• [WHAT YOU ARE ASKED TO DO]:
Output only the lines that run from the line holding "neck: (312, 297)" to the end of the data below, including both ends, without any pictures.

Images with keypoint coordinates:
• • • •

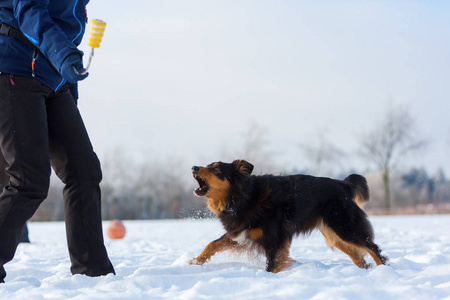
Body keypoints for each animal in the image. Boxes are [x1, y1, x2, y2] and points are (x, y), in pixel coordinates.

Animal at [188, 161, 388, 274]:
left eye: (216, 169)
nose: (193, 167)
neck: (243, 196)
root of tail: (343, 184)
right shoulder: (241, 232)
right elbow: (213, 244)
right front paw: (196, 261)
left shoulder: (274, 238)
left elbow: (272, 264)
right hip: (334, 234)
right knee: (359, 257)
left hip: (345, 227)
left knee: (373, 247)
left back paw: (384, 271)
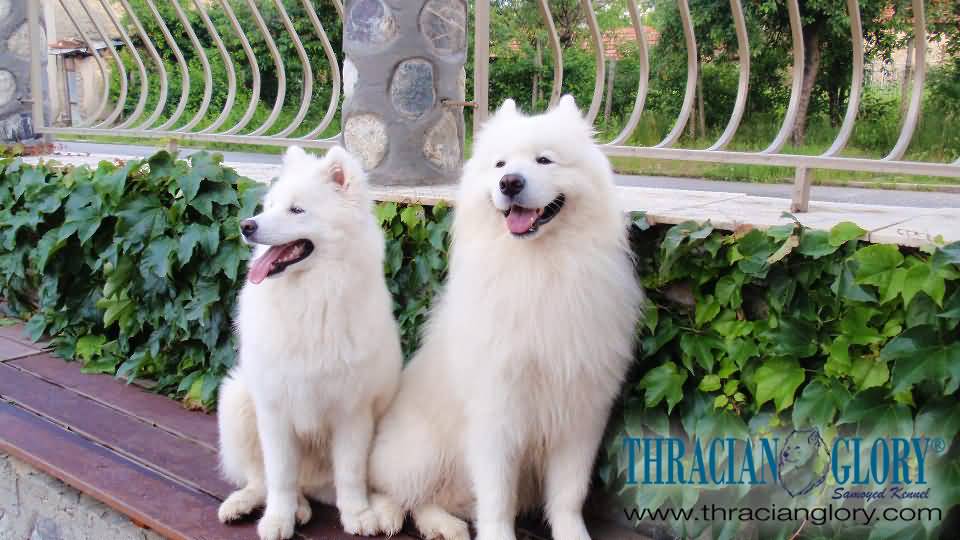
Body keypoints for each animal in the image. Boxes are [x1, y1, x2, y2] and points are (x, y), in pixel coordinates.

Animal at [217, 146, 402, 536]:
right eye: (269, 206)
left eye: (297, 210)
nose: (247, 226)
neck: (312, 297)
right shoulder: (274, 409)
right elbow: (280, 476)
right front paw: (278, 519)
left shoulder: (352, 411)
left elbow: (349, 472)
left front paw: (358, 515)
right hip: (237, 398)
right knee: (261, 478)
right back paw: (252, 505)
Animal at [368, 97, 644, 540]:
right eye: (500, 164)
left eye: (544, 160)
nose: (510, 183)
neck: (538, 269)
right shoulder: (497, 411)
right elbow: (497, 499)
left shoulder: (581, 413)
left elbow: (568, 494)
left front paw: (572, 534)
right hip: (421, 450)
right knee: (396, 490)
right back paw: (391, 517)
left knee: (430, 501)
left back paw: (444, 525)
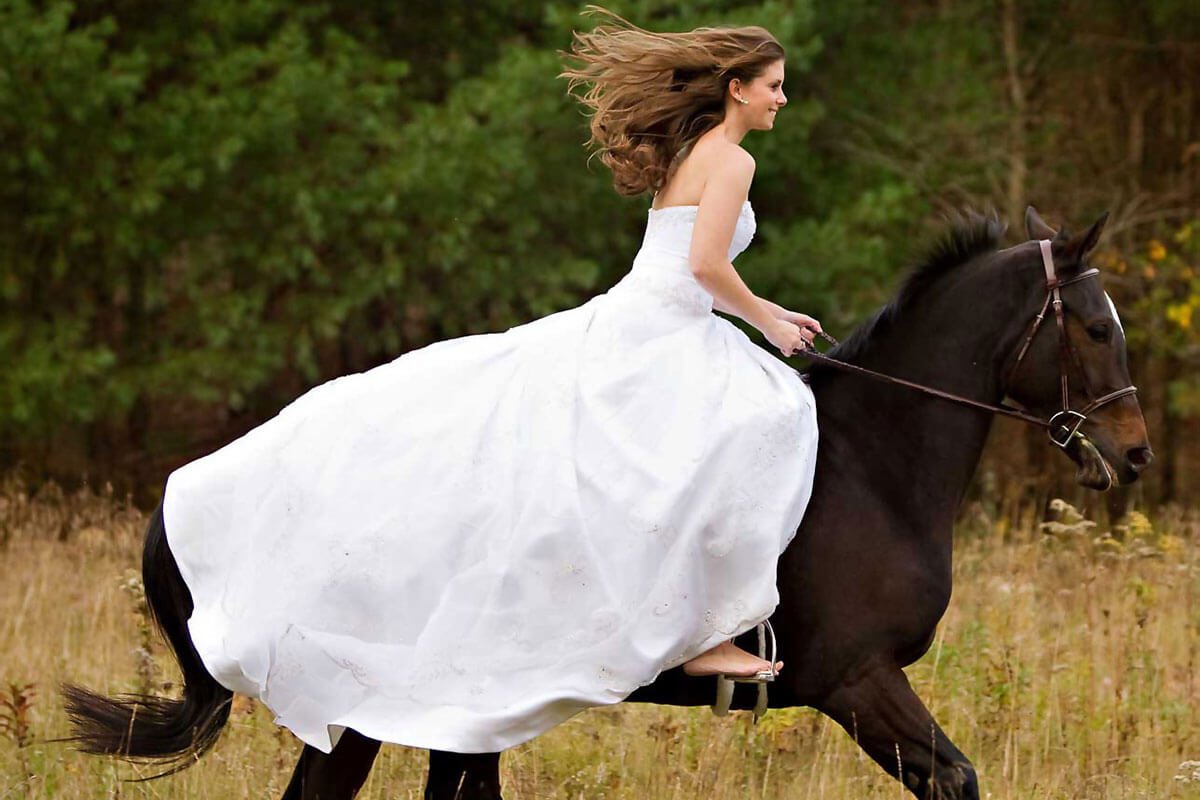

• • • •

• [RESULT]:
neck: (312, 297)
right shoulder: (274, 409)
right elbow: (280, 476)
right front paw: (278, 519)
left shoulder: (352, 411)
left elbow: (349, 472)
left front paw: (358, 515)
right hip: (237, 398)
right knee: (261, 478)
right back paw: (252, 505)
Animal at [368, 97, 644, 540]:
right eye: (500, 164)
left eye: (544, 160)
nose: (510, 183)
neck: (538, 269)
right shoulder: (497, 411)
right elbow: (497, 499)
left shoulder: (581, 413)
left elbow: (568, 494)
left front paw: (572, 534)
right hip: (421, 450)
right knee: (396, 490)
right back paw: (391, 517)
left knee: (430, 501)
left back paw: (444, 525)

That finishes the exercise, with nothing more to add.